### TASK DESCRIPTION
Do the following statements agree with the experimental setup text? For each, answer yes or no and quote the words from the text that decide it. 1. The Al2O3, CaO and SiO2 powders were held at 1173 K for 10 h. 2. The Fe and Fe2O3 mixture was heated at a rate of 5 K/min. 3. Experiments no. 23 and no. 24 started from different initial compositions.

-- SELECTED EXCERPT follows --

Experimental Setup and Procedure

V slags were prepared synthetically from Al2O3, CaO, FeO, MnO, SiO2 and V2O3 powders. The suppliers and purities of the powders are listed in Table 1. The Al2O3, CaO and SiO2 powders were kept at 1173 K for 10 h to remove moisture and volatiles. The Fe2O3 and MnO were dried at 373 K for 12 h. First, the FeO was prepared from a Fe and Fe2O3 mixture with a total composition of 51 mol % oxygen. The Fe and Fe2O3 powders were mixed thoroughly in an agate mortar. The mixture was packed tightly into an iron crucible and sealed with a conical lid. A vertical resistance furnace equipped with MoSi2 heating elements and Al2O3 working tube, sealed with rubber stoppers, was used. The mixture was heated up with a rate of 2 K/min to 1163 K in argon atmosphere (supplied by Aga Linde, H2O ≤ 0.5 ppm, O2 ≤ 0.5 ppm). The Ar gas flow was kept at about 0.1 l/min at standard ambient temperature (298 K) and pressure (1 bar) (hereinafter referred to as ln/min). The mixture was kept at 1163 K for 60 h before cooling to room temperature at a rate of 2 K/min. The V slag samples were then prepared by mixing appropriate ratios of the oxides in an agate mortar. The mixtures were pressed at 10 MPa into pellets with a diameter of 11 mm and a weight of about 5 g. The MnO and V2O3 contents were targeted to 5.5 and 30 mass% (20.4 mass% V) in all samples. The slag compositions were balanced with FeO. The ratios of the mixed powders for all 24 samples are shown in Table 2. In order to examine the reliability of the present technique with respect to both the equilibrium and quenching, experiments no. 23 and no. 24 were carried out with the same initial composition.

-- SELECTED EXCERPT concluded --
-- DATASET ENTRIES follows --

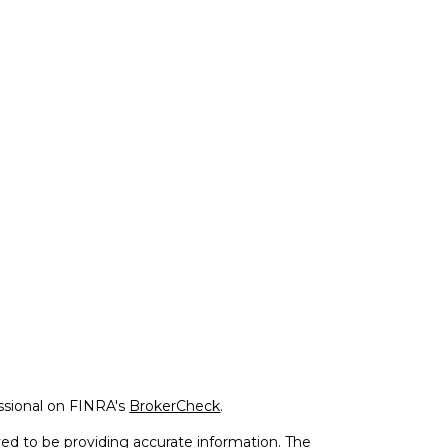
ssional on FINRA's
BrokerCheck
.
ed to be providing accurate information. The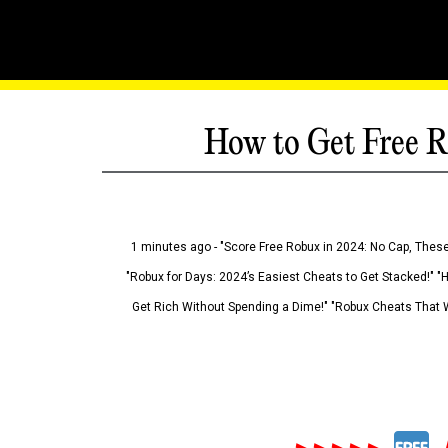
How to Get Free R
1 minutes ago - "Score Free Robux in 2024: No Cap, These
"Robux for Days: 2024’s Easiest Cheats to Get Stacked!" "
Get Rich Without Spending a Dime!" "Robux Cheats That W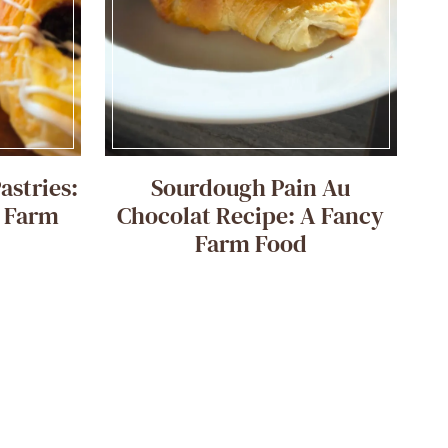
astries:
Sourdough Pain Au
e Farm
Chocolat Recipe: A Fancy
Farm Food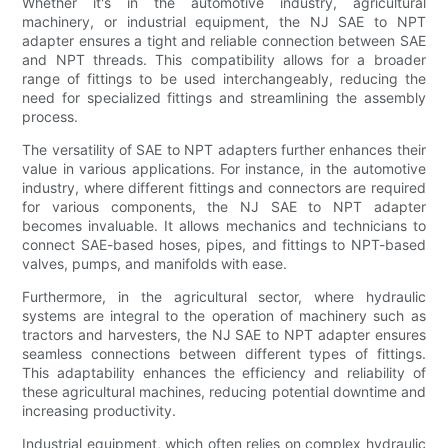
Whether it's in the automotive industry, agricultural
machinery, or industrial equipment, the NJ SAE to NPT
adapter ensures a tight and reliable connection between SAE
and NPT threads. This compatibility allows for a broader
range of fittings to be used interchangeably, reducing the
need for specialized fittings and streamlining the assembly
process.
The versatility of SAE to NPT adapters further enhances their
value in various applications. For instance, in the automotive
industry, where different fittings and connectors are required
for various components, the NJ SAE to NPT adapter
becomes invaluable. It allows mechanics and technicians to
connect SAE-based hoses, pipes, and fittings to NPT-based
valves, pumps, and manifolds with ease.
Furthermore, in the agricultural sector, where hydraulic
systems are integral to the operation of machinery such as
tractors and harvesters, the NJ SAE to NPT adapter ensures
seamless connections between different types of fittings.
This adaptability enhances the efficiency and reliability of
these agricultural machines, reducing potential downtime and
increasing productivity.
Industrial equipment, which often relies on complex hydraulic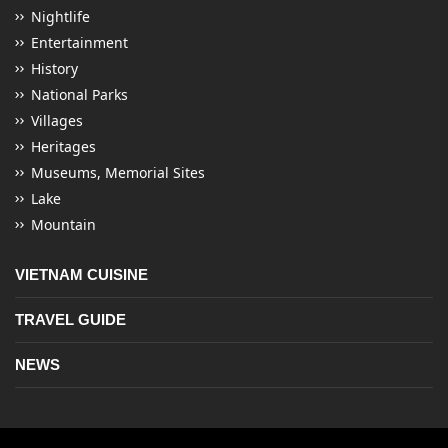
Nightlife
Entertainment
History
National Parks
Villages
Heritages
Museums, Memorial Sites
Lake
Mountain
VIETNAM CUISINE
TRAVEL GUIDE
NEWS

-- DATASET ENTRIES concluded --

### OUTPUT BELOW
1. Yes: "The Al2O3, CaO and SiO2 powders were kept at 1173 K for 10 h to remove moisture and volatiles."
2. No: "The mixture was heated up with a rate of 2 K/min to 1163 K in argon atmosphere"
3. No: "experiments no. 23 and no. 24 were carried out with the same initial composition."